Apple has announced that Senior Vice President and Chief Financial Officer Peter Oppenheimer will retire in September. Luca Maestri, Apple’s vice president of finance and corporate controller, will succeed him.
The news comes a day after Goldman Sachs announced the addition of Oppenheimer to its board of 13 directors, effective immediately.
Oppenheimer, who has been with Apple for 18 years, 10 of them as CFO, said in a March 4 statement that it was “time for me to take time for myself and my family.”
He added, “For quite some time, I have wanted to live on the central coast of California and get more involved at Cal Poly, my alma mater, spend more time with my wife and sons; travel to interesting parts of the world; and something I have wanted to do for years—finish the requirements for my pilot’s license.”
During Oppenheimer’s tenure as CFO, the company’s annual revenue grew more than twentyfold, from $8 billion to $171 billion, Apple said, adding that Oppenheimer developed for Apple a “disciplined global financial strategy” and a “world-class finance team.”
Apple CEO Tim Cook called Oppenheimer a “dear friend” and trusted colleague.
“His guidance, leadership and expertise have been instrumental to Apple’s success, not only as our CFO but also in many areas beyond finance, as he frequently took on additional activities to assist across the company,” Cook said in the statement. “His contributions and integrity as our CFO create a new benchmark for public company CFOs.”
Cook added, “When we were recruiting for a corporate controller, we met Luca and knew he would become Peter’s successor. His contributions to Apple have already been significant in his time with us and he has quickly gained respect from his colleagues throughout the company.”
Before joining Apple a year ago, Maestri was CFO at Nokia Siemens Networks and Xerox.

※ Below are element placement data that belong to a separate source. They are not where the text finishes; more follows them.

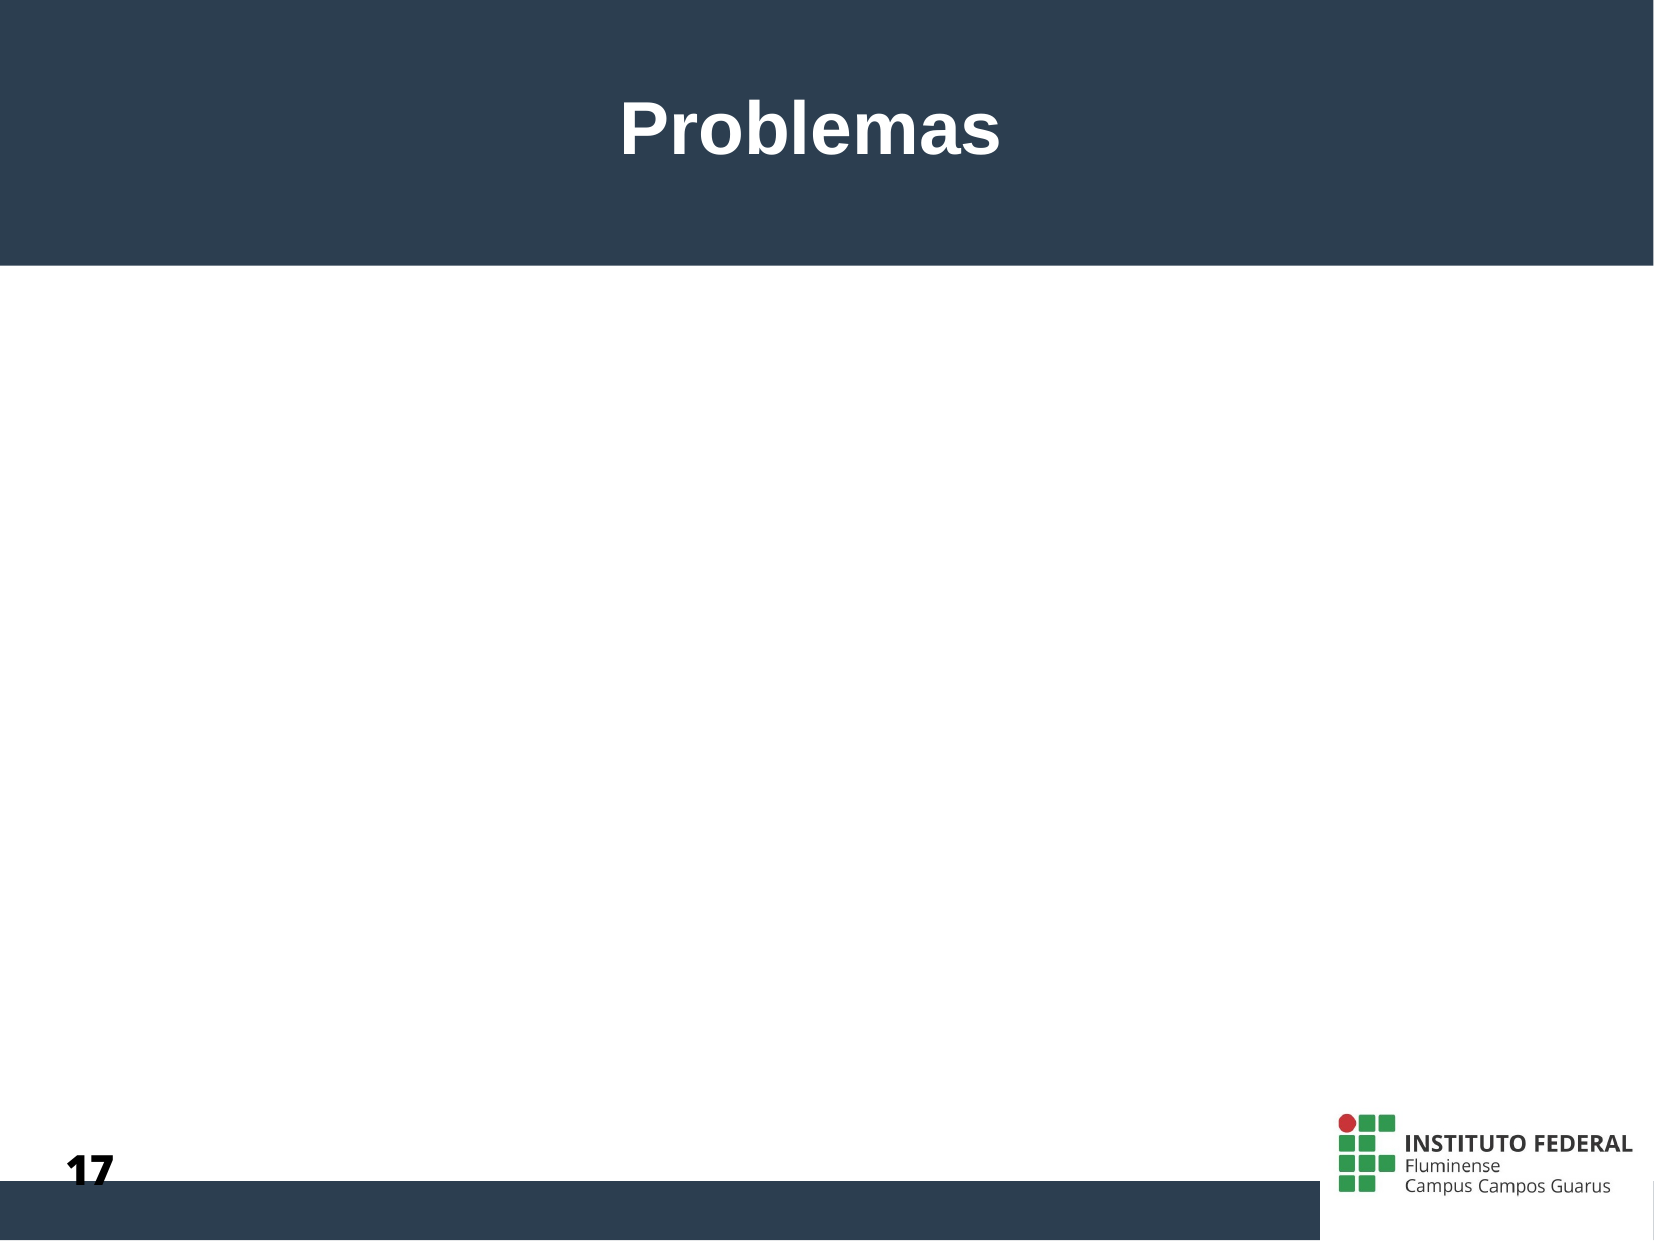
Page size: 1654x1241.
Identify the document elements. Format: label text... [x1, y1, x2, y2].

title Problemas [59, 49, 1595, 207]
picture [1320, 1074, 1654, 1241]
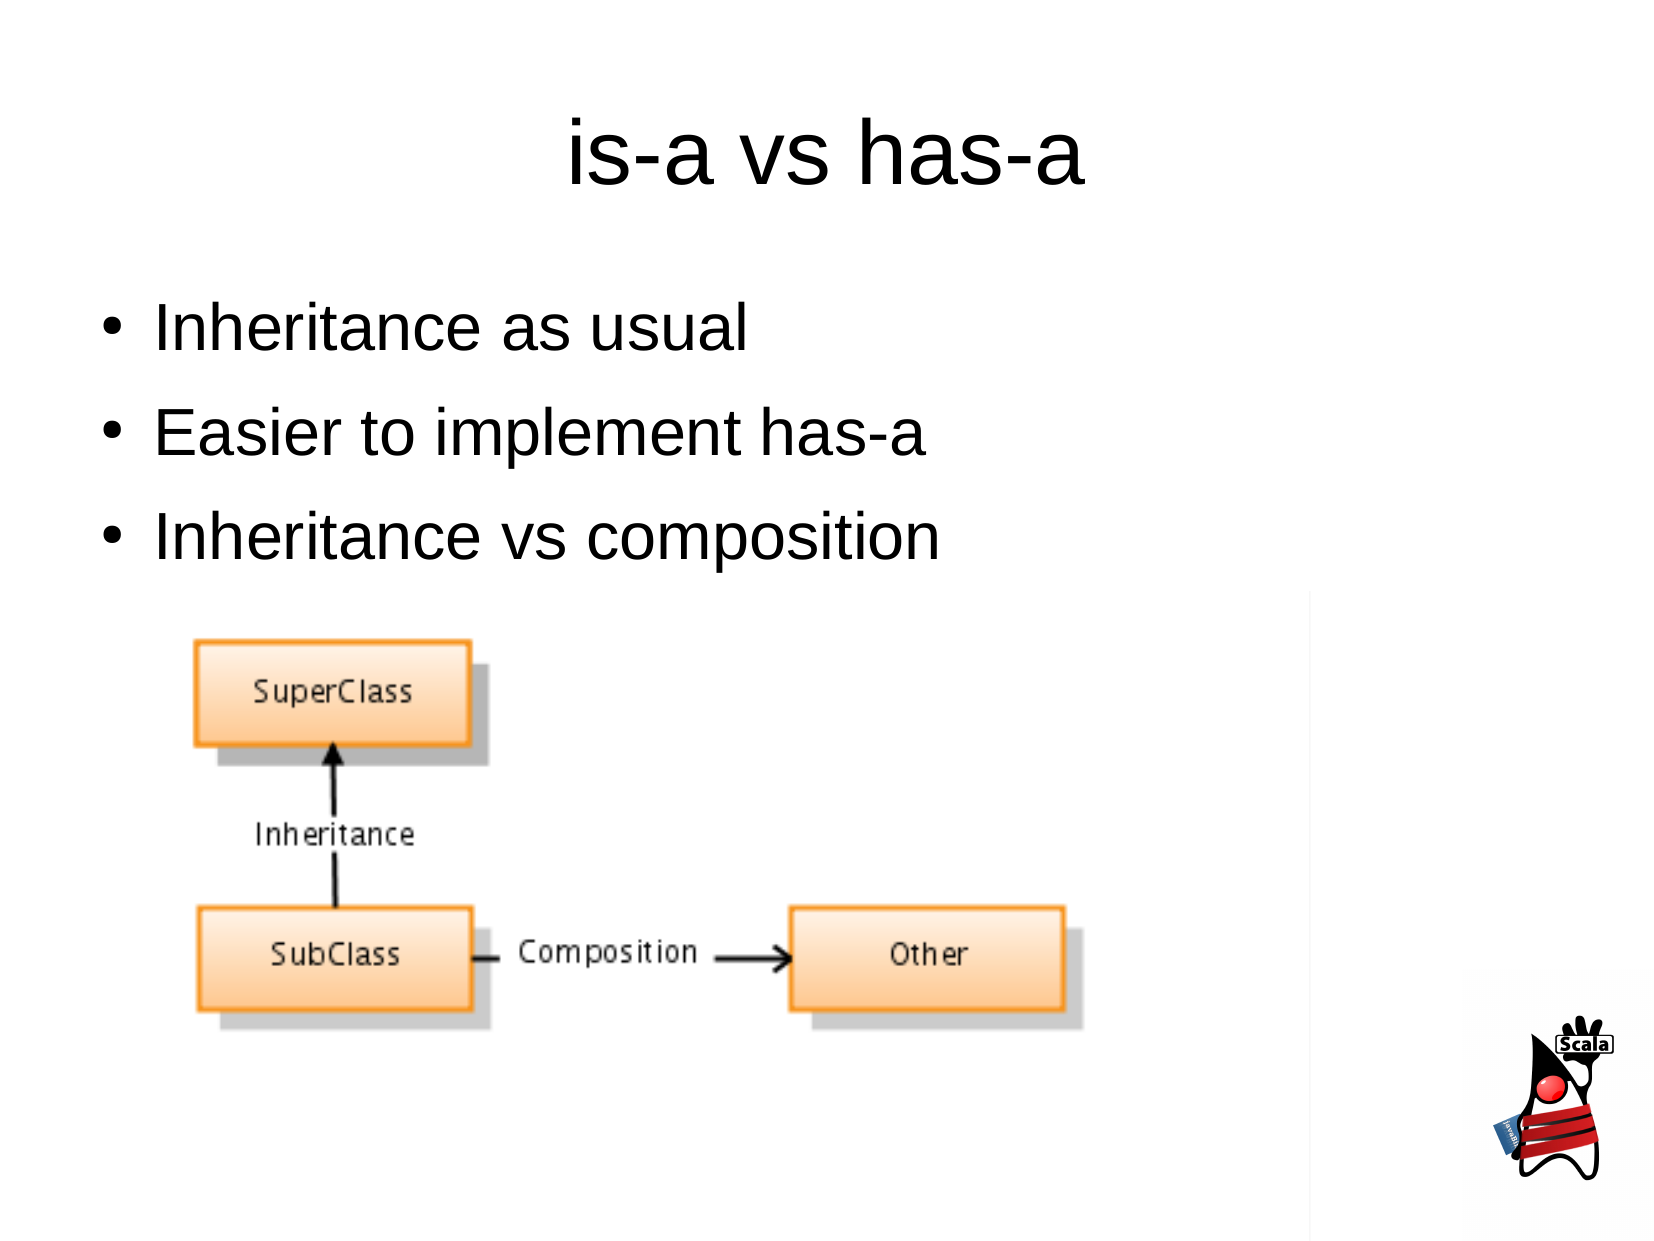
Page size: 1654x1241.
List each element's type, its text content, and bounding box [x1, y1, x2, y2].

picture [112, 591, 1313, 1241]
picture [1462, 969, 1654, 1241]
title is-a vs has-a [82, 49, 1571, 257]
list Inheritance as usual Easier to implement has-a Inheritance vs composition [82, 290, 1571, 1109]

Maestri began his career at General Motors, where over the course of 20 years he held finance and operating roles in the Americas, Europe and Asia-Pacific. His last role with GM was as CFO of its operations in Europe, which span more than 45 countries.
Maestri was educated in Rome and Boston and, in addition to the United States, has lived and worked in Italy, Poland, Ireland, Switzerland, Singapore, Thailand, Brazil and Germany.
Oppenheimer will transition the CFO role to Maestri in June, followed by the remainder of his responsibilities Apple added, making for a “seamless transition.”
Oppenheimer’s departure is the latest changing piece in a mobile phone market experiencing much rearrangement. BlackBerry took on a new CEO in November, John Chen, who has begun assembling a new executive team around him; Microsoft has a weeks-new CEO, Satya Nadella, who today also announced some employee changes; Microsoft purchased Nokia’s handset business, absolving Stephen Elop of his CEO title; and with Lenovo’s purchase of Motorola from Google, Moto CEO Dennis Woodside made a leap to the chief operating officer role at Dropbox.